Non è mai ipotizzabile un facile accomodamento soprattutto perché la Chiesa, se va alla ricerca di compromessi, corre il rischio «di porsi in contraddizione con la propria tradizione dottrinale e con i documenti che la incarnano e la sanzionano» (p. 363). Se altrimenti mantiene ferme le proprie posizioni teoriche ed etiche corre «il rischio di perpetuare il contrasto con la cultura laica (e con talune istanze di fondo della mentalità contemporanea)» (p. 364).

Paradigmatico è il caso dell'aborto. Il manifesto rifiuto delle leggi che lo permettono non è posto in virtù di convinzioni meramente religiose, ma nella consapevolezza che la vita personale ha inizio dal concepimento ed è un bene da tutelare in ogni fase del suo sviluppo.

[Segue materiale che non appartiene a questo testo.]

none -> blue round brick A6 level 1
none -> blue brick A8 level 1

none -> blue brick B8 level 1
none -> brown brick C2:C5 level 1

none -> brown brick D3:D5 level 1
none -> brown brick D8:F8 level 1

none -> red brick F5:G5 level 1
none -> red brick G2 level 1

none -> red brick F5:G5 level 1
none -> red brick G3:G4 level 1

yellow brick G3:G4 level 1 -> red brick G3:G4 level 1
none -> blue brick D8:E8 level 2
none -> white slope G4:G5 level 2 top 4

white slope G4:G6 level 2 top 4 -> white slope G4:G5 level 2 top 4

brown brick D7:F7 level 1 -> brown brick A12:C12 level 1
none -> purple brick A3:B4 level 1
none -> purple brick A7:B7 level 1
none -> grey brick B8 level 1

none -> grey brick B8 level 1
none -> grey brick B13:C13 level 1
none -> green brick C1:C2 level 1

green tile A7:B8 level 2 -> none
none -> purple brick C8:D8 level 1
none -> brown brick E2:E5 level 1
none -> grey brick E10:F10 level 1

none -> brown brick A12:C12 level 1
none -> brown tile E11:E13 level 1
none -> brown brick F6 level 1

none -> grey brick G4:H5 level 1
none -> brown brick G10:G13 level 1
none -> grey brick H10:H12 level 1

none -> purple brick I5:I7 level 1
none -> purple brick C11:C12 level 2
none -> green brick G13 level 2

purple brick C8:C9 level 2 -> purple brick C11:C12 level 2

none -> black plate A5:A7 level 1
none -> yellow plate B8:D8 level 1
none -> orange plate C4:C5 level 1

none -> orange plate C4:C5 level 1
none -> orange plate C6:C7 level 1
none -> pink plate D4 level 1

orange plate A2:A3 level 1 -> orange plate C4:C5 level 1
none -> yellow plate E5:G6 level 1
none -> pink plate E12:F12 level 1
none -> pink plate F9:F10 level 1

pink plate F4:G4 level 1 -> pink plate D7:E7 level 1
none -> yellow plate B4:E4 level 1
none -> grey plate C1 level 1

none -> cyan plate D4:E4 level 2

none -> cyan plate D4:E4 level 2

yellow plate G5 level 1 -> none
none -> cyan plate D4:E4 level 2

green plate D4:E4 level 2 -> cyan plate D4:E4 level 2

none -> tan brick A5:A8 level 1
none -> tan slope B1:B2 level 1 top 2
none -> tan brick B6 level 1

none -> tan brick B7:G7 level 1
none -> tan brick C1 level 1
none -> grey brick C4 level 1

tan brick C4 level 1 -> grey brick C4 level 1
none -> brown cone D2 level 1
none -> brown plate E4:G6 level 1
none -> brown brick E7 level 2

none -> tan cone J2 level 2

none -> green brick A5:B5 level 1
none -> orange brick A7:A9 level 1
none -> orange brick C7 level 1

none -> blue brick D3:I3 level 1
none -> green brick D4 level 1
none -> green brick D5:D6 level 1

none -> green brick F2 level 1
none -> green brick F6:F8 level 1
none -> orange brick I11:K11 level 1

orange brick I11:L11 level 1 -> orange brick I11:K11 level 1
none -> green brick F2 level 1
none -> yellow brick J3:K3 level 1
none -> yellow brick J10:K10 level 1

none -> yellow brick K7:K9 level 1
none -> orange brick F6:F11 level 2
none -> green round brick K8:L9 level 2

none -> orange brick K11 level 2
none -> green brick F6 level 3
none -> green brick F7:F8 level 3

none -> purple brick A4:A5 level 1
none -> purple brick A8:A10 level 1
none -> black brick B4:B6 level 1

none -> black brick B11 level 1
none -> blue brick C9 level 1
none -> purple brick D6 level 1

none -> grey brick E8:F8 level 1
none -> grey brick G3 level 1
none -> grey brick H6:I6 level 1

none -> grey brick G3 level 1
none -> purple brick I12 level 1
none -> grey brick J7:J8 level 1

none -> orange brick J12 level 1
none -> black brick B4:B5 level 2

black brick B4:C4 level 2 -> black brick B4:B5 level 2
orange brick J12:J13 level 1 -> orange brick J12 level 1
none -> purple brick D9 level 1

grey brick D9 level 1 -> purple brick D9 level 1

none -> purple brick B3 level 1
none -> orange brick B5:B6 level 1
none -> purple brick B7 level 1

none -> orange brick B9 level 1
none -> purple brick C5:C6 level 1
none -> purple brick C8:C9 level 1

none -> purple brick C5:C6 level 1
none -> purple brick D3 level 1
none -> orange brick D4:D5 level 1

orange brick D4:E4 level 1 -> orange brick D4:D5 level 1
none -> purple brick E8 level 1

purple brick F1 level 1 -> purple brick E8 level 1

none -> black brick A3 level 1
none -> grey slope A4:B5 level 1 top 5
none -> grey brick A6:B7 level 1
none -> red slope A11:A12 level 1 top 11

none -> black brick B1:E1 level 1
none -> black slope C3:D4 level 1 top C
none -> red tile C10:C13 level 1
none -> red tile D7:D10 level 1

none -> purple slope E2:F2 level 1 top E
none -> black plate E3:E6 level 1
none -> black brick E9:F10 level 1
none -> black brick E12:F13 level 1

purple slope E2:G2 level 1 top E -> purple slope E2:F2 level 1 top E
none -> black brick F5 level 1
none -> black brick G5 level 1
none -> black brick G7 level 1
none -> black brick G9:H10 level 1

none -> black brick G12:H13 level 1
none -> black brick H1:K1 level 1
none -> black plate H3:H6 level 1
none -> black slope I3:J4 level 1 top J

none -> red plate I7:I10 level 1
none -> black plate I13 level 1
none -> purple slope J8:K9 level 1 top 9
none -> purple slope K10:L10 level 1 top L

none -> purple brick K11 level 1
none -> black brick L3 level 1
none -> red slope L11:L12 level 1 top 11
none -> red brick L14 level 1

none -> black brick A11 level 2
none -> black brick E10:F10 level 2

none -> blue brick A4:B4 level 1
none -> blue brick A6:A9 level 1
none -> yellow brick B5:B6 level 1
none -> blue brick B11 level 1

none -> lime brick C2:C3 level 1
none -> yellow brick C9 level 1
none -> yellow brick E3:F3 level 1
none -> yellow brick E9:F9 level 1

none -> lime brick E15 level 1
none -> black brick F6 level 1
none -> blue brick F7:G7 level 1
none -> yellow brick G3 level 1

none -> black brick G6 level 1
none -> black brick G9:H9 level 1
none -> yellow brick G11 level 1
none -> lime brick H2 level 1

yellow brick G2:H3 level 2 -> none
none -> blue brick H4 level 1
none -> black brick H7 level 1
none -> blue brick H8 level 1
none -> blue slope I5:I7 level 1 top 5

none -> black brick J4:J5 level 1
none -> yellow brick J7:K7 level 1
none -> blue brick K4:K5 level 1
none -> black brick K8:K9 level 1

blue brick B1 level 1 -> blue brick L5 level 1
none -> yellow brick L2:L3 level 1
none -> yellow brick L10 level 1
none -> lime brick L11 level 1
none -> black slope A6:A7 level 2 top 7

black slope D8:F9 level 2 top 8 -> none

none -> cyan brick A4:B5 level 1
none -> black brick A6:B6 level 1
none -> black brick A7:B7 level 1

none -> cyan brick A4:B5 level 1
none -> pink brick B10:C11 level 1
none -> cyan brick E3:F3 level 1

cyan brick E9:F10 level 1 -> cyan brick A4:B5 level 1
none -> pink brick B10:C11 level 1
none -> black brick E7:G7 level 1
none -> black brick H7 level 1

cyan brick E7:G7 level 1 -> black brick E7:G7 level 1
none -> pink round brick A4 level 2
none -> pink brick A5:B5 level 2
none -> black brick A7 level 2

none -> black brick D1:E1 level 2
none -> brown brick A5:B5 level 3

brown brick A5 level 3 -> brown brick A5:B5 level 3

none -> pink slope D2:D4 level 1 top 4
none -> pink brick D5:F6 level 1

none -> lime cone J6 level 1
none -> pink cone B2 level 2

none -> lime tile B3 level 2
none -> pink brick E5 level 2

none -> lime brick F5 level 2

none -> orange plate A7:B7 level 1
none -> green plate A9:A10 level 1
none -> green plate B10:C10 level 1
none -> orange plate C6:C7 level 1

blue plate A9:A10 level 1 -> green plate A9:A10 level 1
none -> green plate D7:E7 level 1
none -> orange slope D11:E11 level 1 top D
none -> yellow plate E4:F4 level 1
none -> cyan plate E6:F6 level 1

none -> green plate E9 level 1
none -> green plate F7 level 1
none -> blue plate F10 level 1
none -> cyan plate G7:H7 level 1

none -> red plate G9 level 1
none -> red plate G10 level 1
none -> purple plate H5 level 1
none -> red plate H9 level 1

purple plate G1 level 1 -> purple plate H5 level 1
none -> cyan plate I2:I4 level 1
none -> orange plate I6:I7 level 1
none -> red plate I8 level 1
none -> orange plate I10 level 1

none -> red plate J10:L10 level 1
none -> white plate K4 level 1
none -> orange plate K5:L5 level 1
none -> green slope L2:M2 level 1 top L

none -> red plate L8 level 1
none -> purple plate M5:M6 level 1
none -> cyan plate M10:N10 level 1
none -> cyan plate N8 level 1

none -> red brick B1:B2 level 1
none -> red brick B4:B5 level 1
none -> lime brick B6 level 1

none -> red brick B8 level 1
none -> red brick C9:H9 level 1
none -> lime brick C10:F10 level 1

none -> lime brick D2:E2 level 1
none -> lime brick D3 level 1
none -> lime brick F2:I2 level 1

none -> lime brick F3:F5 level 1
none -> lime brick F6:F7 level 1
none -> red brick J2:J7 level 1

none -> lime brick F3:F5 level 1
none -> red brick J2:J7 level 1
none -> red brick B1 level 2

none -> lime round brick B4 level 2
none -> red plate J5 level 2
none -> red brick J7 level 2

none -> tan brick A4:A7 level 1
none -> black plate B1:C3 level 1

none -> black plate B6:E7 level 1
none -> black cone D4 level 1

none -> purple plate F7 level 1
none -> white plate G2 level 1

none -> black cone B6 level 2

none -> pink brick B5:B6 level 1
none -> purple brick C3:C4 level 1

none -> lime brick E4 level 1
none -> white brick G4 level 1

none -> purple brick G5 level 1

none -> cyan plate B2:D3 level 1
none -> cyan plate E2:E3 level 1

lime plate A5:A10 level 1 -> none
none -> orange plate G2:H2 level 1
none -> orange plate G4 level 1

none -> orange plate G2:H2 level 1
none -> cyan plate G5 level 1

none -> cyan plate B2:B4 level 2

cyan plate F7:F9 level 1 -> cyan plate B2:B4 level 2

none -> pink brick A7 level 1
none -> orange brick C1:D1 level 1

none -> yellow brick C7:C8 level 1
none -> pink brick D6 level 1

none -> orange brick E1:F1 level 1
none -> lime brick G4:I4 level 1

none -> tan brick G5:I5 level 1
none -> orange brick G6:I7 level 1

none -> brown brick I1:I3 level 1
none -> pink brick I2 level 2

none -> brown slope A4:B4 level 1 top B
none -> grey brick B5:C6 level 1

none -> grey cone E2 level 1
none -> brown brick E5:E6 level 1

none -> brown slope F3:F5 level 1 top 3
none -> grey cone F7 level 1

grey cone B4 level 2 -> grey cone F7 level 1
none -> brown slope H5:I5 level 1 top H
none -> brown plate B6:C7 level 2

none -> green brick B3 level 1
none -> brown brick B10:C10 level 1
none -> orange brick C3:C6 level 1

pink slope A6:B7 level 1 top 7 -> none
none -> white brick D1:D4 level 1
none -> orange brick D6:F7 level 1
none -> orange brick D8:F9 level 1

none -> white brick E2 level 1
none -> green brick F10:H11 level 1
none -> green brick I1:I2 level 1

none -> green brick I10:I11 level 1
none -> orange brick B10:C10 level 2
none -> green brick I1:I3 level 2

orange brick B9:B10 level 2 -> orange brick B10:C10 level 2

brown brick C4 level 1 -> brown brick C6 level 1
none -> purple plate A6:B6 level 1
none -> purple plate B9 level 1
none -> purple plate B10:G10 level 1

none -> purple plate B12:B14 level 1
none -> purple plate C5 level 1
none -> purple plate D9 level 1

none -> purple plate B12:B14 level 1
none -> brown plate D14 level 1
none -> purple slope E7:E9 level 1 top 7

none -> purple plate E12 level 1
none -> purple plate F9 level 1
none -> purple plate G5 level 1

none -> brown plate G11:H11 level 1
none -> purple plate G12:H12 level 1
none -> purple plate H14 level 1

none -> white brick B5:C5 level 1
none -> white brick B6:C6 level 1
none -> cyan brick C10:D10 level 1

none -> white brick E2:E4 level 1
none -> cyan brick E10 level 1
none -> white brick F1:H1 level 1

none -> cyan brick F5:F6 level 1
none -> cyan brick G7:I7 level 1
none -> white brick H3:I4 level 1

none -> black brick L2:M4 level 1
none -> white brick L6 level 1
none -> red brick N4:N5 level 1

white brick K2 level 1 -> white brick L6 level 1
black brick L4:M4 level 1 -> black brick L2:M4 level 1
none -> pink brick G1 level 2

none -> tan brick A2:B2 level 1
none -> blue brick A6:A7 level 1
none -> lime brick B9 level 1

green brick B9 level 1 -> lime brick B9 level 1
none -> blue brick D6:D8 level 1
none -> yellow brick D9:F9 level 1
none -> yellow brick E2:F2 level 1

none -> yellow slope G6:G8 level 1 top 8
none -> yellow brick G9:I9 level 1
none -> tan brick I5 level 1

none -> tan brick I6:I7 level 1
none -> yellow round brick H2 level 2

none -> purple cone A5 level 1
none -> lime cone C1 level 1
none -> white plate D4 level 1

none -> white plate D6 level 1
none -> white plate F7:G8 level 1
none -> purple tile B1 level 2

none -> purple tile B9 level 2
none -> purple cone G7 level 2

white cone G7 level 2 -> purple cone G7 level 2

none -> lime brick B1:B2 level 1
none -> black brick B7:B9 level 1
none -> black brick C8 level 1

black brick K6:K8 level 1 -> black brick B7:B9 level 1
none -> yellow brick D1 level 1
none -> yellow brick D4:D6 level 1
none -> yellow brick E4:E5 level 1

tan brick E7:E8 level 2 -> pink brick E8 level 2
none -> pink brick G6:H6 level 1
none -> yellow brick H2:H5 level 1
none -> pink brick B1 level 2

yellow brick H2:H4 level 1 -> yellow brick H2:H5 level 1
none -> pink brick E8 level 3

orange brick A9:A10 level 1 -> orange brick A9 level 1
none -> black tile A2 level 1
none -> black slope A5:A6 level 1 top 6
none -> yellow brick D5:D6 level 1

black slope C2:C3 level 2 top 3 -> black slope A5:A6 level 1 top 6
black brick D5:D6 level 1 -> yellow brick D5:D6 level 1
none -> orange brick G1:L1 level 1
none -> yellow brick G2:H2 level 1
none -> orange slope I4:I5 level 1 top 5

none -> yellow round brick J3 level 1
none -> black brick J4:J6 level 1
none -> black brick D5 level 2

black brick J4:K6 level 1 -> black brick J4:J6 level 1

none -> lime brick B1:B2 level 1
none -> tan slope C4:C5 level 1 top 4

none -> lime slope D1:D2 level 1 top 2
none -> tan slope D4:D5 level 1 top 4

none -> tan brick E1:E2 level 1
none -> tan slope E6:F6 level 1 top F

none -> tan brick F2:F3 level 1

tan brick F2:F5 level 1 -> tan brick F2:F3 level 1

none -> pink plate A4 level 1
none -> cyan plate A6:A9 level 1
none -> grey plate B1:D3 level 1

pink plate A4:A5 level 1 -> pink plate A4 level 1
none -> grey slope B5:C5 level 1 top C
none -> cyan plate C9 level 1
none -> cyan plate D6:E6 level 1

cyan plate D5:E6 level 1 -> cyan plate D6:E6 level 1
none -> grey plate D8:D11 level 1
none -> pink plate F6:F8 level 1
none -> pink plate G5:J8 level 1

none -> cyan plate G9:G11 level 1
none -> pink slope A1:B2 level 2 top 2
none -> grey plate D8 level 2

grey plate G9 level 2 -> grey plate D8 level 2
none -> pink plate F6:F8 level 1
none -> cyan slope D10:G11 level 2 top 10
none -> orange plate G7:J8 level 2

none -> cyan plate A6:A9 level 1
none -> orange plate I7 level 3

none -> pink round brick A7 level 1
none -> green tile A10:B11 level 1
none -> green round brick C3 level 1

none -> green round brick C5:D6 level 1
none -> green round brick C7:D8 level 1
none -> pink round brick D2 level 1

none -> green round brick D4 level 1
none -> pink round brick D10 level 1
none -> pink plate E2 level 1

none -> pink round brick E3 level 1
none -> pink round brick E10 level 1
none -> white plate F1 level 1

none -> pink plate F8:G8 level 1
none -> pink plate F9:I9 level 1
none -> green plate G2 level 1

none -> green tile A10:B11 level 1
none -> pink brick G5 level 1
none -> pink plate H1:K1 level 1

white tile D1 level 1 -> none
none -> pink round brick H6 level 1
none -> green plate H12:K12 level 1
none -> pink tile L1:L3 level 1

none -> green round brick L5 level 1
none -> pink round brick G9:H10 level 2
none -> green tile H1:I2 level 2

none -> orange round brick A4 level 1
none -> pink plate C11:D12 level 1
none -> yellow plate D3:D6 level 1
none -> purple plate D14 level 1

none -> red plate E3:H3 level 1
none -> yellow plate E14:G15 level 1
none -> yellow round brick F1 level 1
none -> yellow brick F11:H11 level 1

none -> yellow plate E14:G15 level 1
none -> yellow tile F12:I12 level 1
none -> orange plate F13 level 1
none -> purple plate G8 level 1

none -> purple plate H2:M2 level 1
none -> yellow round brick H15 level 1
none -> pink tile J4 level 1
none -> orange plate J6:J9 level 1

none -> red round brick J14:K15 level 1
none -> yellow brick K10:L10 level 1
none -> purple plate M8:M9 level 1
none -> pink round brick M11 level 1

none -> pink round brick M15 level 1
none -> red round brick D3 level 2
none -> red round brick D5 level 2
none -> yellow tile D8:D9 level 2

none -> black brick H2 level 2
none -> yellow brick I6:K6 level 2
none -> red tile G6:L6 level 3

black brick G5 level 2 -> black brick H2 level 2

La Chiesa non può non contestare l'idea che lo Stato possa «considerare l'aborto come un "crimine senza delitto" o permetterlo in nome della "libertà di scelta"» (p. 357). Un discorso analogo – osserva Fornero – può essere condotto sull'eutanasia (pp. 360-361). Egli conclude osservando: «In questa situazione, ipotizzare una sorta di "compromesso storico bioetico" ci pare azzardato. Almeno sul piano dottrinale, perché su quello giuridico e politico una qualche forma di mediazione – sia pure con le sopraccitate difficoltà – appare inevitabile» (p. 364).

La tesi iniziale del presente volume potrebbe essere così formulata: esiste una distinzione fra un bioetica di area cattolica e una bioetica di area laica? (cfr p. 81). Al termine di questo percorso è difficile contestare non solo l'esistenza ma anche la non facile conciliabilità dei due "paradigmi".

La conclusione è però troppo povera per essere esauriente. Invoglia a programmare un ulteriore confronto. Credo sia giunto il momento di passare alla seconda domanda: come deve essere giudicata tale distinzione (e quali sono gli eventuali modi per superarla)? (cfr p. 81).

La necessità di questo percorso fu già individuata da Fornero nella prima edizione di Bioetica cattolica e bioetica laica. Nella conclusione scrisse infatti che le due bioetiche: «pur essendo strutturalmente diverse (e, su certi punti inconciliabili), non possono fare a meno di coesistere e dialogare (e quindi di interagire)».

«Perché non tentare allora a mettere a confronto serrato le diverse concezioni che dell'uomo e della sua natura hanno le contrapposte tesi, nell'intento di individuare valori minimi razionalmente individuabili e universalmente condivisibili su cui costruire un nuovo cammino?»